▸ **Assignment**
The copy has to match the data exactly and leave out every picture.

▸ **Given records**
---

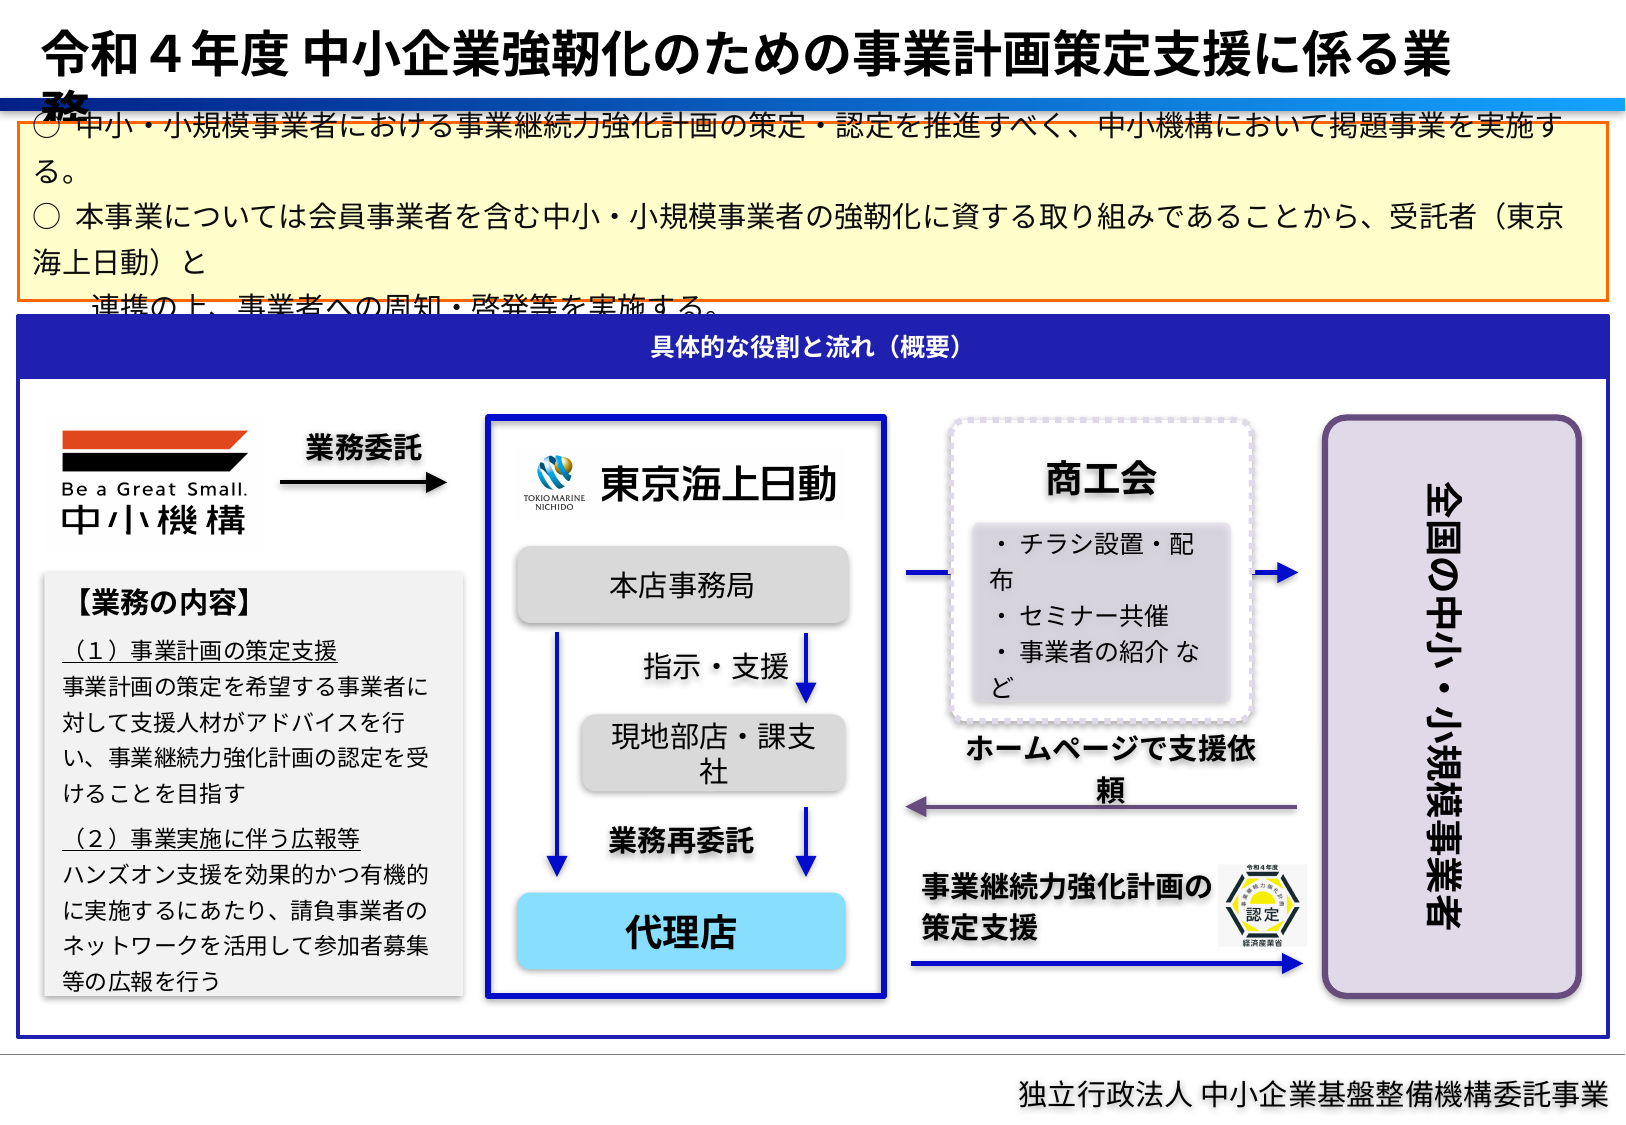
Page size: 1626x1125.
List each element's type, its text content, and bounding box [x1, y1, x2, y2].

picture [44, 411, 263, 553]
text_box 指示・支援 [627, 636, 803, 689]
text_box ○ 中小・小規模事業者における事業継続力強化計画の策定・認定を推進すべく、中小機構において掲題事業を実施する。 ○ 本事業については会員事業者を含む中小・小規模事業者の強靭化に資する取り組みであることから、受託者（東京海上日動）と 連携の上、事業者への周知・啓発等を実施する。 [18, 122, 1608, 301]
text_box [950, 580, 1253, 722]
text_box ・ チラシ設置・配布 ・ セミナー共催 ・ 事業者の紹介 など [972, 580, 1232, 703]
text_box 業務再委託 [592, 809, 771, 863]
text_box ・ チラシ設置・配布 ・ セミナー共催 ・ 事業者の紹介 など [972, 521, 1232, 571]
text_box 独立行政法人 中小企業基盤整備機構委託事業 [984, 1054, 1625, 1125]
text_box 業務委託 [269, 414, 459, 473]
title 令和４年度 中小企業強靭化のための事業計画策定支援に係る業務 [40, 22, 1479, 122]
picture [1218, 863, 1307, 949]
text_box 事業継続力強化計画の策定支援 [906, 856, 1246, 949]
text_box 商工会 [1007, 443, 1197, 503]
text_box [16, 375, 1610, 1039]
text_box 具体的な役割と流れ（概要） [16, 314, 1610, 375]
text_box 全国の中小・小規模事業者 [1324, 416, 1580, 997]
text_box 本店事務局 [516, 545, 850, 624]
text_box ホームページで支援依頼 [941, 737, 1281, 794]
picture [514, 444, 846, 520]
text_box 代理店 [516, 891, 847, 971]
text_box [950, 419, 1253, 571]
text_box 現地部店・課支社 [581, 713, 847, 793]
text_box [487, 417, 885, 997]
text_box 【業務の内容】 （１）事業計画の策定支援 事業計画の策定を希望する事業者に対して支援人材がアドバイスを行い、事業継続力強化計画の認定を受けることを目指す （２）事業実施に伴う広報等 ハンズオン支援を効果的かつ有機的に実施するにあたり、請負事業者のネットワークを活用して参加者募集等の広報を行う [44, 572, 464, 997]
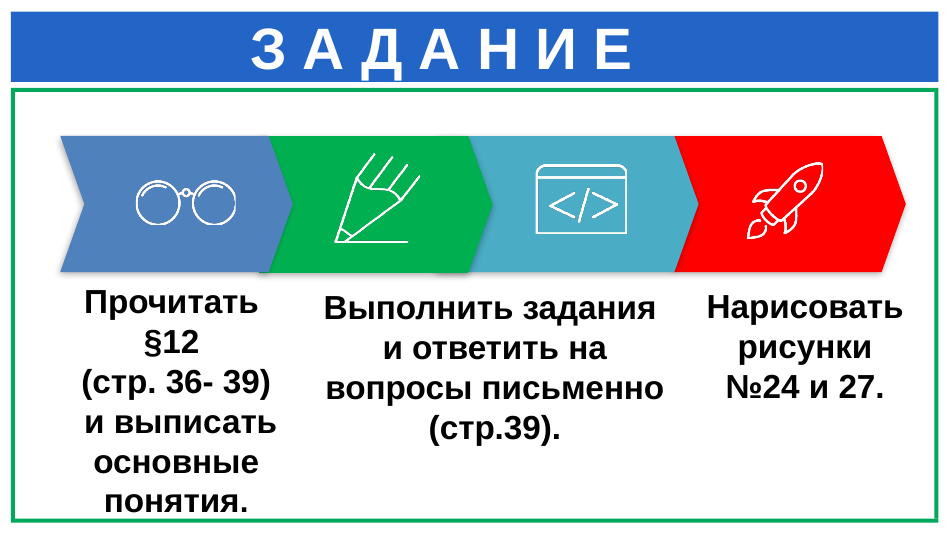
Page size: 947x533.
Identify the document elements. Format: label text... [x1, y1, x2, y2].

picture [135, 180, 236, 226]
text_box Нарисовать рисунки №24 и 27. [688, 277, 922, 413]
text_box [271, 136, 493, 273]
picture [746, 162, 824, 239]
text_box [60, 135, 293, 272]
title З А Д А Н И Е [49, 0, 831, 91]
text_box [677, 136, 906, 273]
picture [333, 153, 421, 243]
text_box [470, 136, 699, 273]
picture [535, 164, 628, 234]
text_box Выполнить задания и ответить на вопросы письменно (стр.39). [344, 278, 686, 454]
text_box Прочитать §12 (стр. 36- 39) и выписать основные понятия. [9, 272, 344, 528]
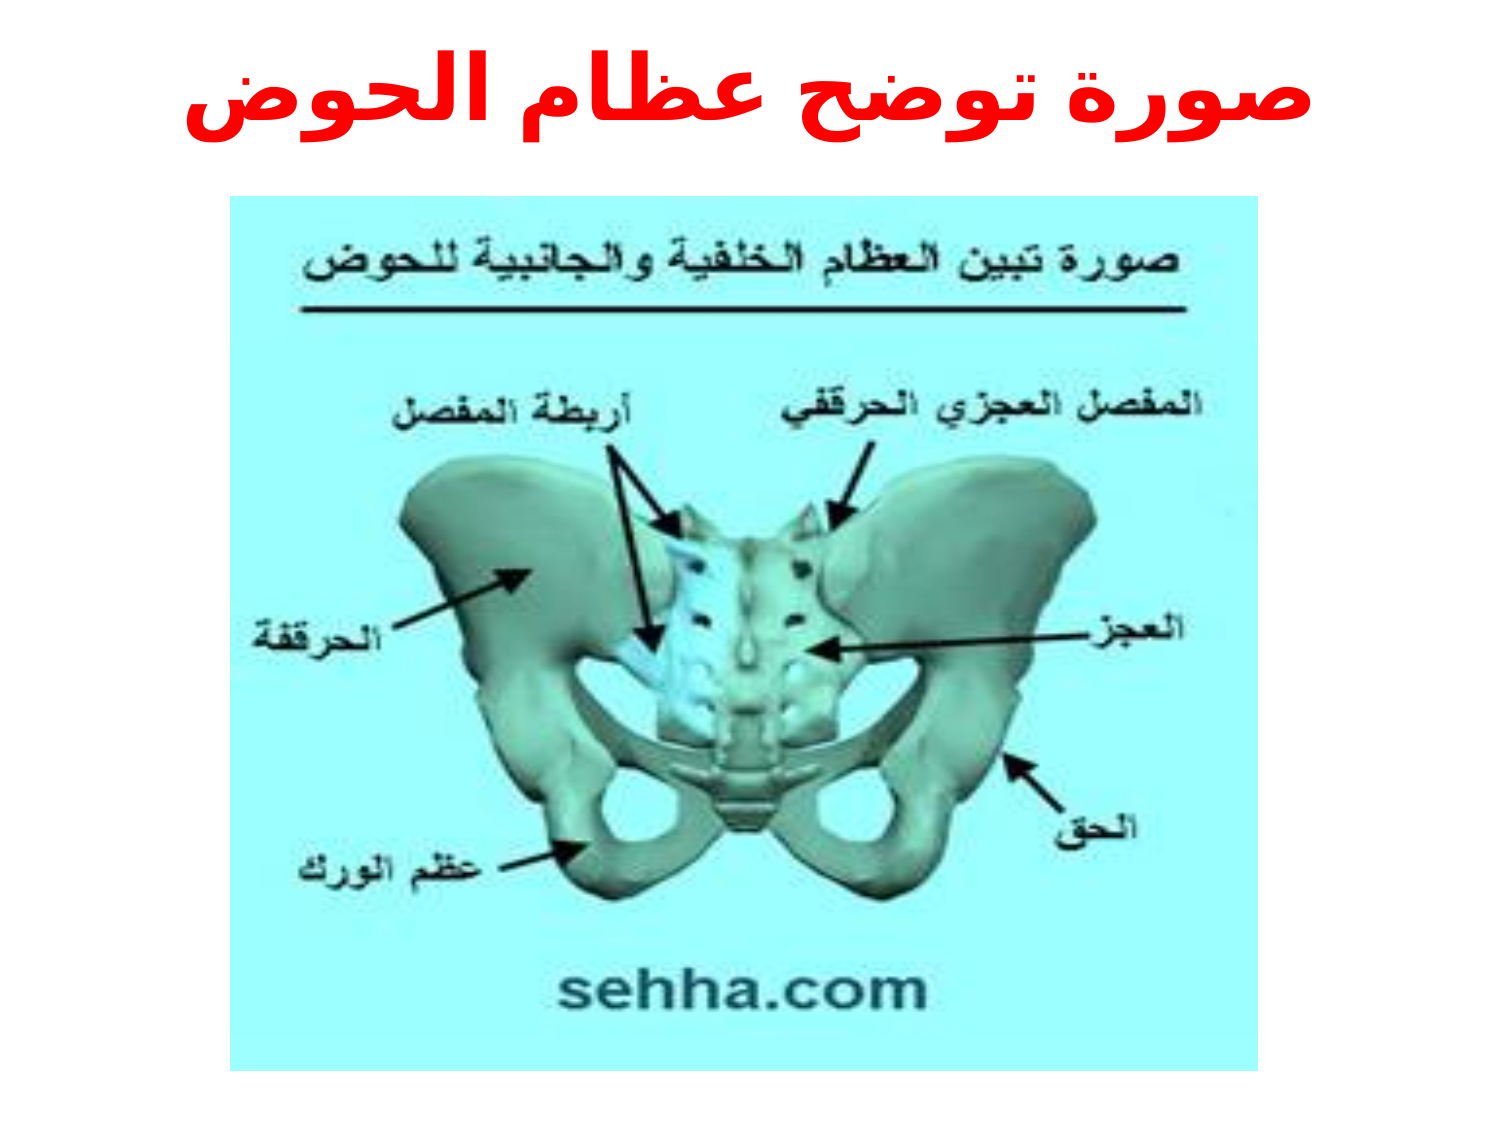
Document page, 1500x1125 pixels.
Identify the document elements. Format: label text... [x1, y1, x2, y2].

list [229, 196, 1259, 1071]
title صورة توضح عظام الحوض [75, 19, 1425, 149]
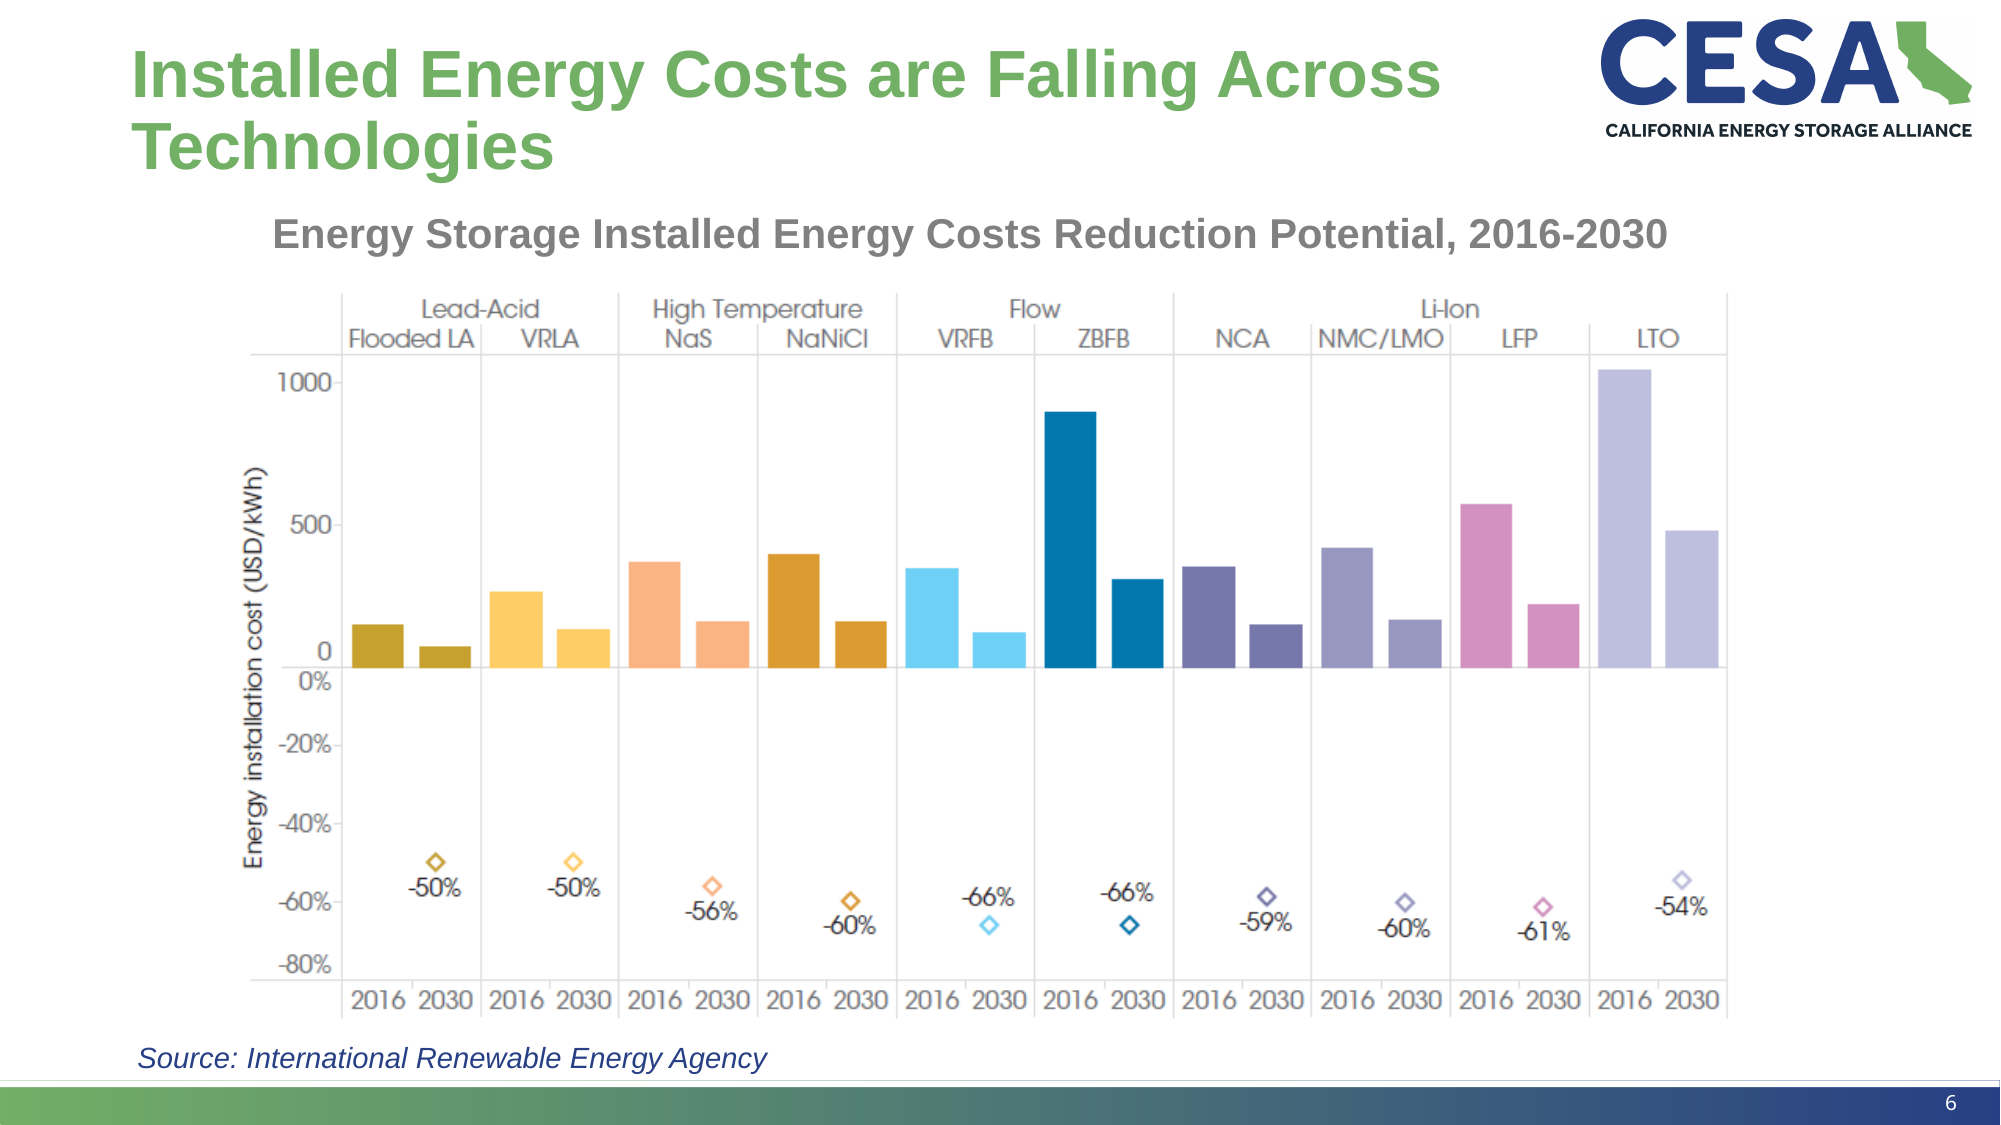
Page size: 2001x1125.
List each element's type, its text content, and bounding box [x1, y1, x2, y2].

---

▸ **Answer space**
Page size: 1626x1125.
List each element's type, its text content, and bounding box [x1, y1, x2, y2].

picture [44, 411, 263, 553]
text_box 指示・支援 [627, 636, 803, 689]
text_box ○ 中小・小規模事業者における事業継続力強化計画の策定・認定を推進すべく、中小機構において掲題事業を実施する。 ○ 本事業については会員事業者を含む中小・小規模事業者の強靭化に資する取り組みであることから、受託者（東京海上日動）と 連携の上、事業者への周知・啓発等を実施する。 [18, 122, 1608, 301]
text_box [950, 580, 1253, 722]
text_box ・ チラシ設置・配布 ・ セミナー共催 ・ 事業者の紹介 など [972, 580, 1232, 703]
text_box 業務再委託 [592, 809, 771, 863]
text_box ・ チラシ設置・配布 ・ セミナー共催 ・ 事業者の紹介 など [972, 521, 1232, 571]
text_box 独立行政法人 中小企業基盤整備機構委託事業 [984, 1054, 1625, 1125]
text_box 業務委託 [269, 414, 459, 473]
title 令和４年度 中小企業強靭化のための事業計画策定支援に係る業務 [40, 22, 1479, 122]
picture [1218, 863, 1307, 949]
text_box 事業継続力強化計画の策定支援 [906, 856, 1246, 949]
text_box 商工会 [1007, 443, 1197, 503]
text_box [16, 375, 1610, 1039]
text_box 具体的な役割と流れ（概要） [16, 314, 1610, 375]
text_box 全国の中小・小規模事業者 [1324, 416, 1580, 997]
text_box 本店事務局 [516, 545, 850, 624]
text_box ホームページで支援依頼 [941, 737, 1281, 794]
picture [514, 444, 846, 520]
text_box 代理店 [516, 891, 847, 971]
text_box [950, 419, 1253, 571]
text_box 現地部店・課支社 [581, 713, 847, 793]
text_box [487, 417, 885, 997]
text_box 【業務の内容】 （１）事業計画の策定支援 事業計画の策定を希望する事業者に対して支援人材がアドバイスを行い、事業継続力強化計画の認定を受けることを目指す （２）事業実施に伴う広報等 ハンズオン支援を効果的かつ有機的に実施するにあたり、請負事業者のネットワークを活用して参加者募集等の広報を行う [44, 572, 464, 997]
Page size: 947x533.
Identify the document elements. Format: label text... [x1, y1, x2, y2].

picture [135, 180, 236, 226]
text_box Нарисовать рисунки №24 и 27. [688, 277, 922, 413]
text_box [271, 136, 493, 273]
picture [746, 162, 824, 239]
text_box [60, 135, 293, 272]
title З А Д А Н И Е [49, 0, 831, 91]
text_box [677, 136, 906, 273]
picture [333, 153, 421, 243]
text_box [470, 136, 699, 273]
picture [535, 164, 628, 234]
text_box Выполнить задания и ответить на вопросы письменно (стр.39). [344, 278, 686, 454]
text_box Прочитать §12 (стр. 36- 39) и выписать основные понятия. [9, 272, 344, 528]
Document page, 1500x1125 pixels.
Identify the document elements. Format: label text... [x1, y1, x2, y2].

list [229, 196, 1259, 1071]
title صورة توضح عظام الحوض [75, 19, 1425, 149]
Page size: 2001x1125.
List each element's type, its text content, and bounding box [x1, y1, x2, y2].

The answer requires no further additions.